* begin LISTED ENTRIES *

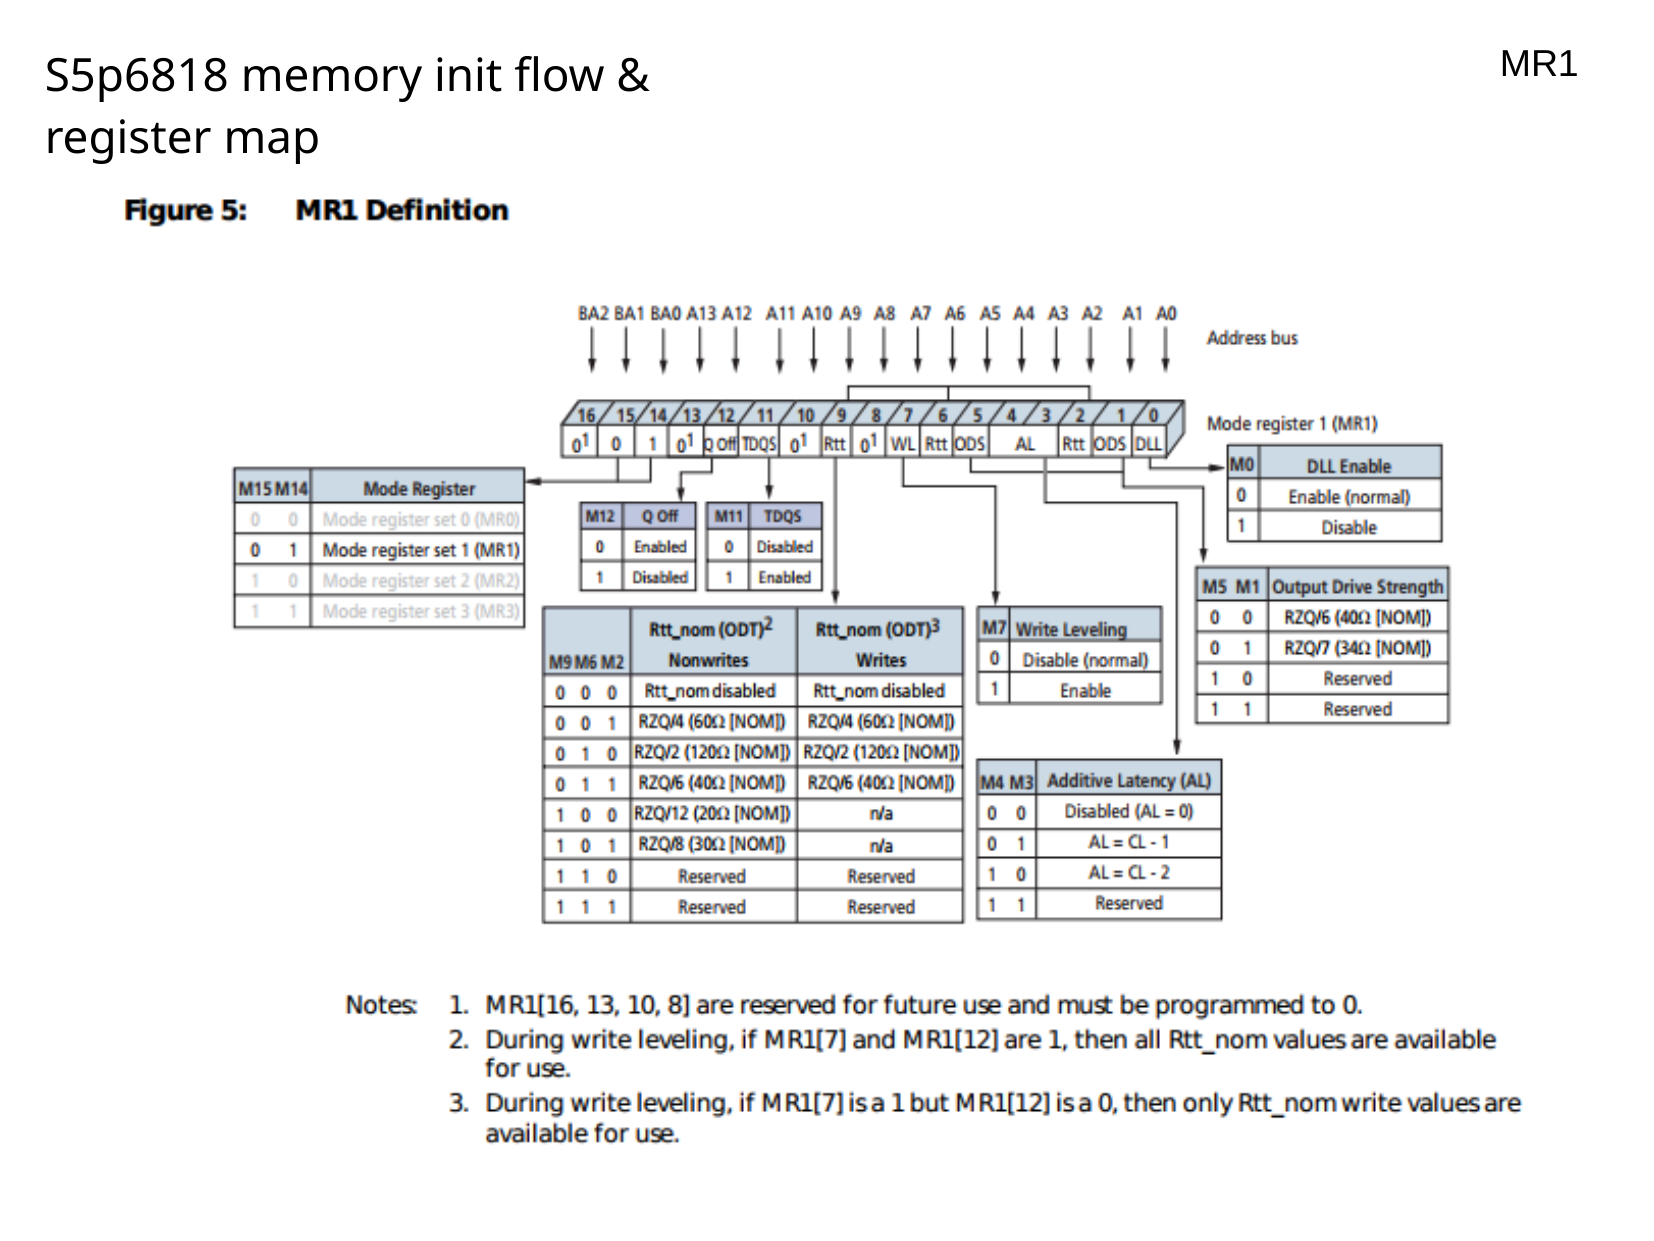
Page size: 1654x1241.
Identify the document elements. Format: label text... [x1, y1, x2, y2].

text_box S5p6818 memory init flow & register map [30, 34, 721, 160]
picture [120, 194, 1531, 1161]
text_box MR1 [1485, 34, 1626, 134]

* end LISTED ENTRIES *

### INSTRUCTIONS FOR THE TASK
Format the lines of the records above as a JSON list of strings, one string per line, with blank lines omitted. Leave the pictures out of the answer.

### OUTPUT FOR THIS EXERCISE
[
  "Page size: 1654x1241.",
  "Identify the document elements. Format: label text... [x1, y1, x2, y2].",
  "text_box S5p6818 memory init flow & register map [30, 34, 721, 160]",
  "picture [120, 194, 1531, 1161]",
  "text_box MR1 [1485, 34, 1626, 134]"
]